• [WORK REQUIRED]:
When you reach the line that contains "Preparation of the" in the data below, start reproducing lines exactly, and stop after the line that contains "Discuss with Client Abu".

• [GIVEN RECORDS]:
::::::

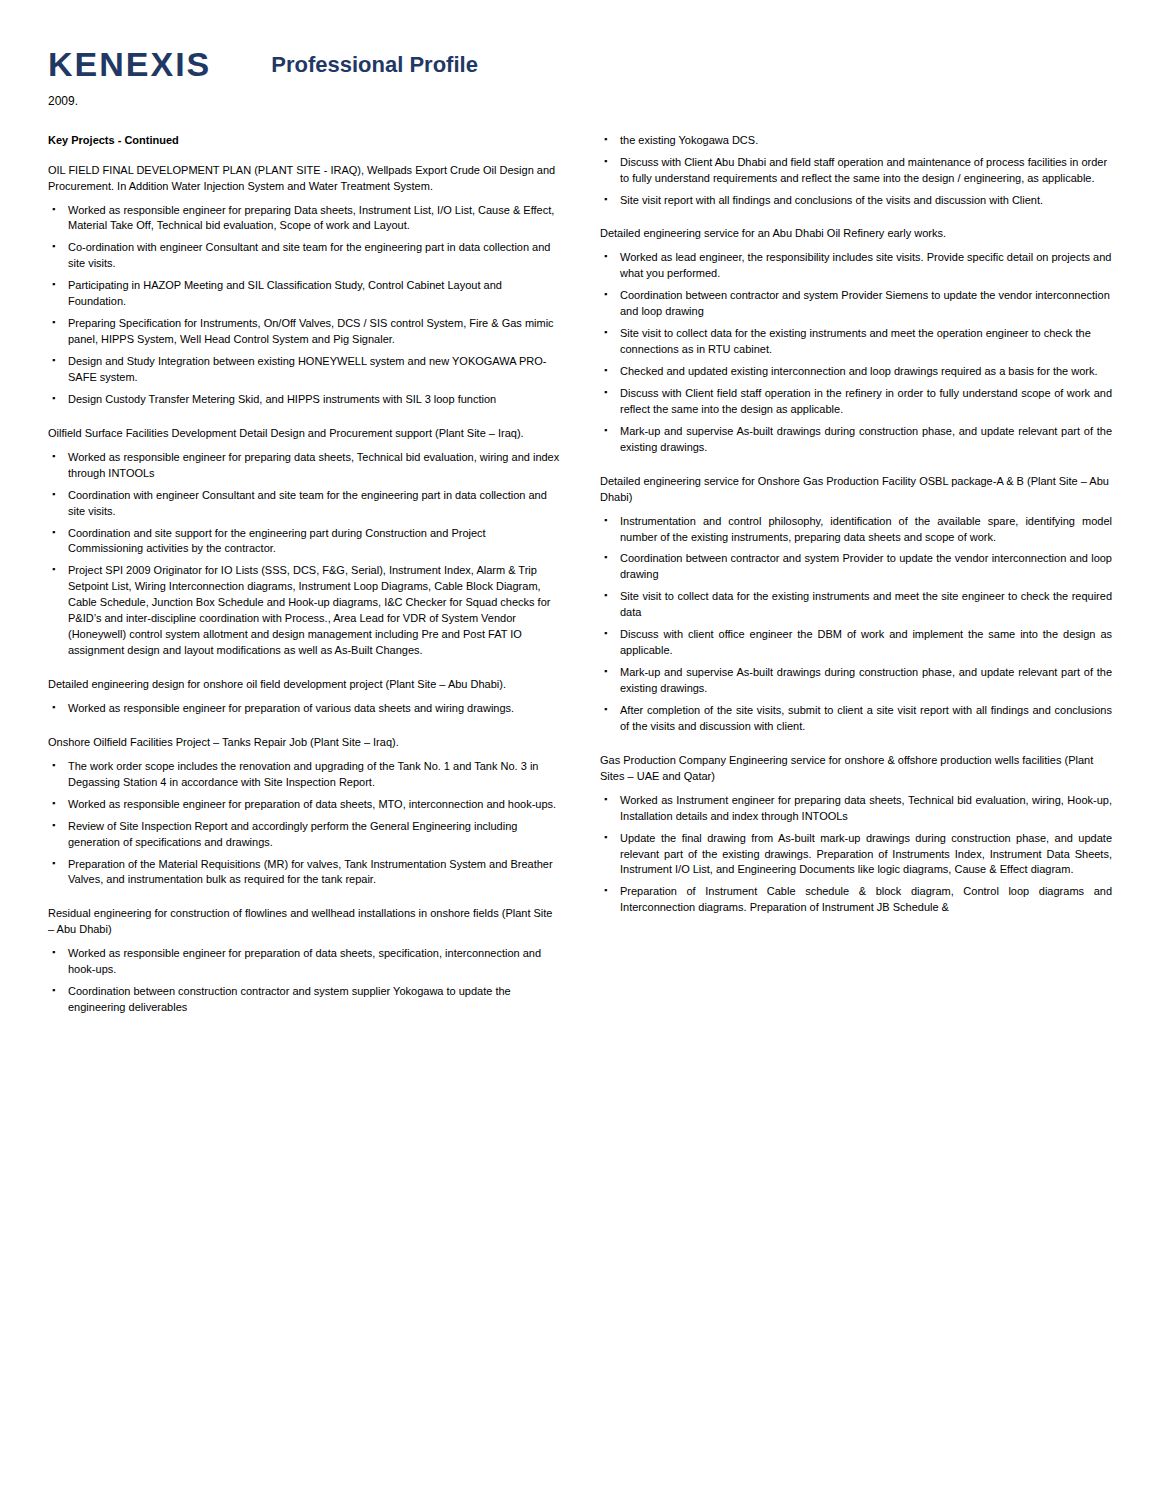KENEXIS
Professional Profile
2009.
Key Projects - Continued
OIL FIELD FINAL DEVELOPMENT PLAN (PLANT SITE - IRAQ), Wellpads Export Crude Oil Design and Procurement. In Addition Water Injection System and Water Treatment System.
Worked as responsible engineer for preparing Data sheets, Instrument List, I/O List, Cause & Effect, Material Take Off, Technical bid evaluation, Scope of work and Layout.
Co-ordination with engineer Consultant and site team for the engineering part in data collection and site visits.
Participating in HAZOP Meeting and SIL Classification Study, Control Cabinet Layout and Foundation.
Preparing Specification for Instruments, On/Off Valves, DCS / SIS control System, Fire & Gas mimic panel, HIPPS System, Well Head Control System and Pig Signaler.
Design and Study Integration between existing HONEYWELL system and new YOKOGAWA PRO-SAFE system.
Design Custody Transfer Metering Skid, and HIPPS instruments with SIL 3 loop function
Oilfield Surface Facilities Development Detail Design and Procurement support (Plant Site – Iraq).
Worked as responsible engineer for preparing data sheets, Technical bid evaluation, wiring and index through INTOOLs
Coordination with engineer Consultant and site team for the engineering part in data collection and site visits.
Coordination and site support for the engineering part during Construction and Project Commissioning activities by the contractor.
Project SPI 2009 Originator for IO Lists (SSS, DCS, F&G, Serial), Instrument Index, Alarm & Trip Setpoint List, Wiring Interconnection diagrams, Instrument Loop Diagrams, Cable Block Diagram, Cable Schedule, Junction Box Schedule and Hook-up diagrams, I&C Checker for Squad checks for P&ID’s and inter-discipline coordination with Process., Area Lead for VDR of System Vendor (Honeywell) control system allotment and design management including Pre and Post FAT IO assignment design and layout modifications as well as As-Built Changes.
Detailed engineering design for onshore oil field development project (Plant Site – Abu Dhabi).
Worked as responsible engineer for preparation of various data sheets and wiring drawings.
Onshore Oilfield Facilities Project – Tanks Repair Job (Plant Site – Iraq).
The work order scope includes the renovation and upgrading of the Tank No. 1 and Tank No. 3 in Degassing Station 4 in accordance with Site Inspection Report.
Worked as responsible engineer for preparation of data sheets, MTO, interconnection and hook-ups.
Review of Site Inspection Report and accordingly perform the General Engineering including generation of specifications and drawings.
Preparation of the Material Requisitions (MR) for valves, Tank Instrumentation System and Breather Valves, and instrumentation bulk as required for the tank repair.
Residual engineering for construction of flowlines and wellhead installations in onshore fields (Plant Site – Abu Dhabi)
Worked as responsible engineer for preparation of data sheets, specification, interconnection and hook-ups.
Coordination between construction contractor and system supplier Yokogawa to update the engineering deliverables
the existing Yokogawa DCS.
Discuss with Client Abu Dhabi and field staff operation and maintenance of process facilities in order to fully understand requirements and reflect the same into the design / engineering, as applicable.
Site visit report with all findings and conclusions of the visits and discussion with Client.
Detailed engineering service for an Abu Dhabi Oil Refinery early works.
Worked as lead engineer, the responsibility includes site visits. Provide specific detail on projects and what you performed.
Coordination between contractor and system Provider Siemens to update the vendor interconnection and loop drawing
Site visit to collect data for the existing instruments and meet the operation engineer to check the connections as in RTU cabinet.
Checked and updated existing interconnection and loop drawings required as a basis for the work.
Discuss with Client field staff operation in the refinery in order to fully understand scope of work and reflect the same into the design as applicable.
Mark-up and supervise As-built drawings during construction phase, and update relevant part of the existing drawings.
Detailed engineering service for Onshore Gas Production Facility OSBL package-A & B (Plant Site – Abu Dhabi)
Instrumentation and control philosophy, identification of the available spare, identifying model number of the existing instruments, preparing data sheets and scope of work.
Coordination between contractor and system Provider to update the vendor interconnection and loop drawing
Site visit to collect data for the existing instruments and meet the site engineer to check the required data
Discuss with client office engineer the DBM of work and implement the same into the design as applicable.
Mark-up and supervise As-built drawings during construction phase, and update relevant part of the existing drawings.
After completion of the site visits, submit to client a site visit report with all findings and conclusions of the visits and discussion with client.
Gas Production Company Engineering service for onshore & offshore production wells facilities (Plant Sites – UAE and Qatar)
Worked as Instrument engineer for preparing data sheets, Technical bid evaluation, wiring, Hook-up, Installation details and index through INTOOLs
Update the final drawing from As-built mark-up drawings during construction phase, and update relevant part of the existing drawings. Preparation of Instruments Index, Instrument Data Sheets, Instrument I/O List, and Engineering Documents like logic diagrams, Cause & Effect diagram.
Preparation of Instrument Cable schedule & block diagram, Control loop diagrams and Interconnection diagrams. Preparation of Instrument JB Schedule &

::::::

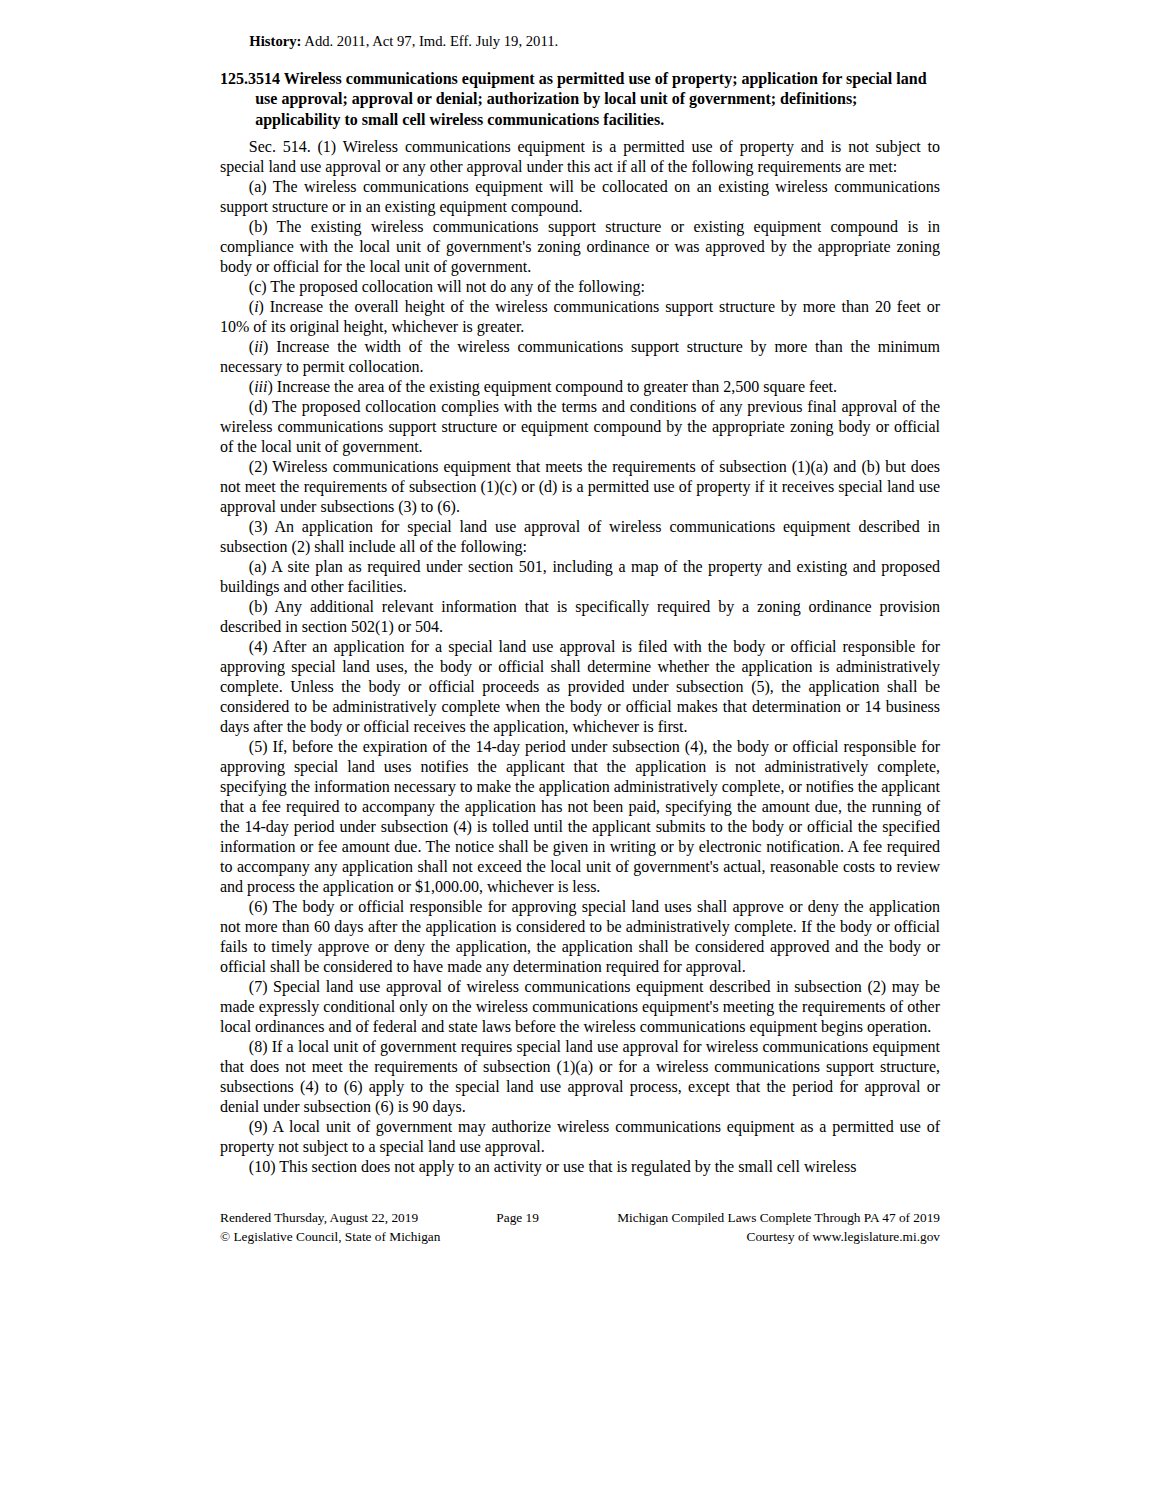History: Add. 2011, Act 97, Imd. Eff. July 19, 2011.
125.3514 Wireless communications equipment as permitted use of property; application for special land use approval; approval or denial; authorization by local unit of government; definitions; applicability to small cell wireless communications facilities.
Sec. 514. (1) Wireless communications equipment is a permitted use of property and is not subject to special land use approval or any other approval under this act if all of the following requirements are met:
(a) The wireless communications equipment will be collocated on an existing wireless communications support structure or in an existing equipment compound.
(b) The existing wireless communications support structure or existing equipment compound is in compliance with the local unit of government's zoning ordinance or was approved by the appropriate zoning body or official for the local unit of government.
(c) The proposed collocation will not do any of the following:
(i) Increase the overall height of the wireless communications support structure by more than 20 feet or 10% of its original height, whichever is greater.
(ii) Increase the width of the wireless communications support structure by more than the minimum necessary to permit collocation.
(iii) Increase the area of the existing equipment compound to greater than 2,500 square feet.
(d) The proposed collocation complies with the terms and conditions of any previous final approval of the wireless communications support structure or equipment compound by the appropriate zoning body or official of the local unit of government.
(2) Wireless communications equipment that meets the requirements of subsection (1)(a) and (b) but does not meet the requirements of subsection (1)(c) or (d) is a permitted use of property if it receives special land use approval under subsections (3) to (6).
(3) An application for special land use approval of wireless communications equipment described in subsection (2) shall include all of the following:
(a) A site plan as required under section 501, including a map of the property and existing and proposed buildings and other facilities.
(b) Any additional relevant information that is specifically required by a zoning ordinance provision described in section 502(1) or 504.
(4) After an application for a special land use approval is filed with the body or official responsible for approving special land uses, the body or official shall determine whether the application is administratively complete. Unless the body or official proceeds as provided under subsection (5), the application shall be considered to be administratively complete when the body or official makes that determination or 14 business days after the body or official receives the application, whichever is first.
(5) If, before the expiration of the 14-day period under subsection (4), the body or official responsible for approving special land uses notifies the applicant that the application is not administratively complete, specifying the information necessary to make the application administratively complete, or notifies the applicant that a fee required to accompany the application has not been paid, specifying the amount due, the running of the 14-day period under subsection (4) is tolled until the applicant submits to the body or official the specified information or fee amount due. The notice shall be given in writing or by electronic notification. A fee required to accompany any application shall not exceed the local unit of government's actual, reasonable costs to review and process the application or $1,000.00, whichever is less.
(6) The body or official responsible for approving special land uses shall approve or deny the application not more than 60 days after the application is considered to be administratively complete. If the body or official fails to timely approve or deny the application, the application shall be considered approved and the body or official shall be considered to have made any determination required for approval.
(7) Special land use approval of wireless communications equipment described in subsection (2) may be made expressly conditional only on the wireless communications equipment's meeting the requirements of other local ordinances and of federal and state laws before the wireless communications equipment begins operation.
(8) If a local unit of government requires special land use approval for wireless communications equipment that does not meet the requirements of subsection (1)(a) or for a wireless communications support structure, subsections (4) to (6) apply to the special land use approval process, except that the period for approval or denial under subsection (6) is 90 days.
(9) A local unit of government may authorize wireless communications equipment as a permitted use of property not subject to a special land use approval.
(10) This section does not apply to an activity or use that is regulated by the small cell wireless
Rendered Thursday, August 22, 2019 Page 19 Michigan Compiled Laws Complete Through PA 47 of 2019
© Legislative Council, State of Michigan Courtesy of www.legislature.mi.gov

::::::

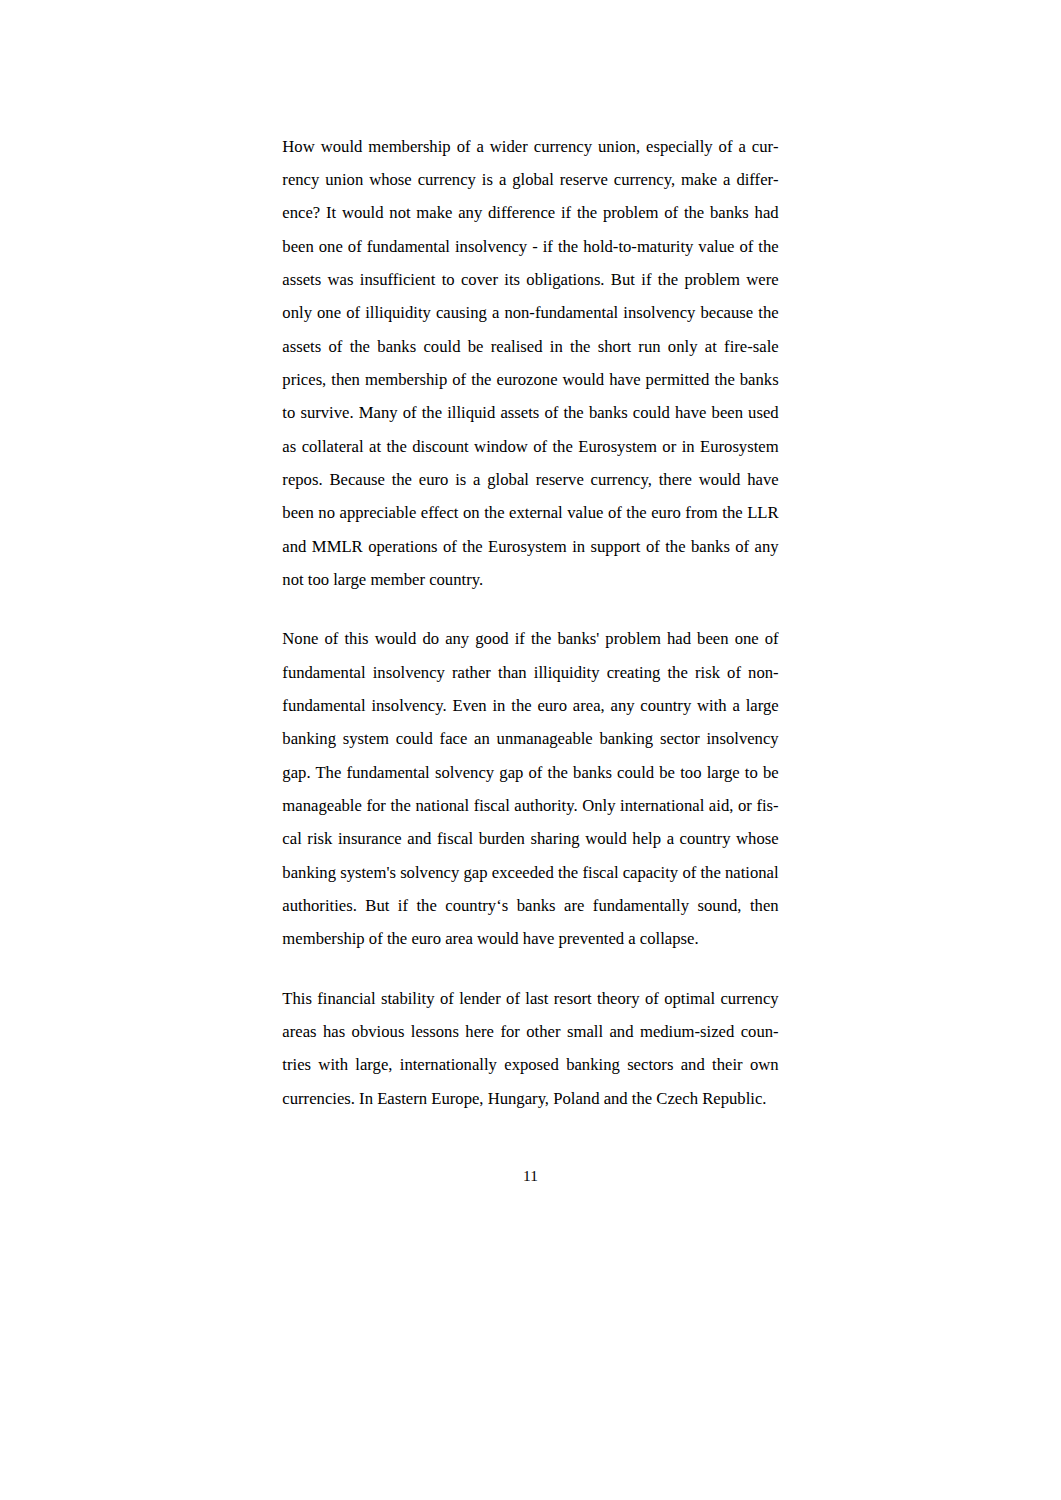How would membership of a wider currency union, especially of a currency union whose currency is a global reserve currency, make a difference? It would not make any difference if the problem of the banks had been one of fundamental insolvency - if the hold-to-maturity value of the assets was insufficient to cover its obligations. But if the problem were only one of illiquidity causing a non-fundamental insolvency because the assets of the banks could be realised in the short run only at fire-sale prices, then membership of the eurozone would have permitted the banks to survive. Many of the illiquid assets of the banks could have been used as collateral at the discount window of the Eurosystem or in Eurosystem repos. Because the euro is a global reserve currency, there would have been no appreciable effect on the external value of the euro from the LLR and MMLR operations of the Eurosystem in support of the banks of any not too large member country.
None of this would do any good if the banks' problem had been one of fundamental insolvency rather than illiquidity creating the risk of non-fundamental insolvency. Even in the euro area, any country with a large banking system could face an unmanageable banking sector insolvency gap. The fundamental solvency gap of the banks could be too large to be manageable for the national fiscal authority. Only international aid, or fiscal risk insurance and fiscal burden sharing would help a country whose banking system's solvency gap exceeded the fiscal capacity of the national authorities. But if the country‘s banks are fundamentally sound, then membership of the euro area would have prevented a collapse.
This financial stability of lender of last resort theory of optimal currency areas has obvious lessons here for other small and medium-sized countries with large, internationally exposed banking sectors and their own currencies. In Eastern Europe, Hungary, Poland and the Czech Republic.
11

::::::

• [EXPECTED ANSWER]:
Preparation of the Material Requisitions (MR) for valves, Tank Instrumentation System and Breather Valves, and instrumentation bulk as required for the tank repair.
Residual engineering for construction of flowlines and wellhead installations in onshore fields (Plant Site – Abu Dhabi)
Worked as responsible engineer for preparation of data sheets, specification, interconnection and hook-ups.
Coordination between construction contractor and system supplier Yokogawa to update the engineering deliverables
the existing Yokogawa DCS.
Discuss with Client Abu Dhabi and field staff operation and maintenance of process facilities in order to fully understand requirements and reflect the same into the design / engineering, as applicable.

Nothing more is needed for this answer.